I am looking for some clarity / guidance.

Which sections / tables apply to site built girders  &  headers for interior

walls  &  cased openings?   We are using the 2006 IRC.

Thanks ya'll!    

.


----------



## codeworks (Jun 24, 2011)

R.802.9 Framing of openings, 2006 IRC, addresses openings, headers bering doubled where over 4 feet wide, etc. Girders are in 502.5.1 and 502.5.2. you may want to go back to R 502 to "follow the trail". Hope this helps.


----------



## globe trekker (Jun 24, 2011)

Thank you "codeworks" !


----------



## codeworks (Jun 24, 2011)

Glad to help. We learn from each other.


----------



## Jobsaver (Jun 24, 2011)

Globe: For 2006 IRC, check sections R602.7 - 602.7.2 for headers located in wall assemblies and R502.5 for other girder assemblies. 802.9 referenced above addresses headers as components of framed openings in ceiling and floor assemblies. Be sure and read the footnotes under the tables R502.5(1) & R502.5(2) for misc. detail.


----------



## globe trekker (Jun 24, 2011)

Thanks Jobsaver!

I have a Residential application with a cased opening of 10 ft.

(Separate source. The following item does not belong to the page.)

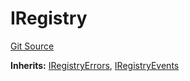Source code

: # IRegistry
[Git Source](https://github.com/zeta-chain/protocol-contracts/blob/main/v2/contracts/evm/interfaces/IRegistry.sol)

**Inherits:**
[IRegistryErrors](/contracts/evm/interfaces/IRegistry.sol/interface.IRegistryErrors.md), [IRegistryEvents](/contracts/evm/interfaces/IRegistry.sol/interface.IRegistryEvents.md)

between "points of bearing". The plans show 2 - 2" x 12" 's

as proposed to be installed.

I am questioning the span distance of using 2 - 2" x 12" 's.

.


----------



## KZQuixote (Jun 24, 2011)

globe trekker said:
			
		

> Thanks Jobsaver!I have a Residential application with a cased opening of 10 ft.
> 
> between "points of bearing". The plans show 2 - 2" x 12" 's
> 
> ...


Even with a building width of just 20' supporting a roof and ceiling, you'd only get 9'9" with just 2 2X12's

Bill


----------



## globe trekker (Jun 27, 2011)

KZQuixote,

My thoughts exactly!   Thanks!

.


----------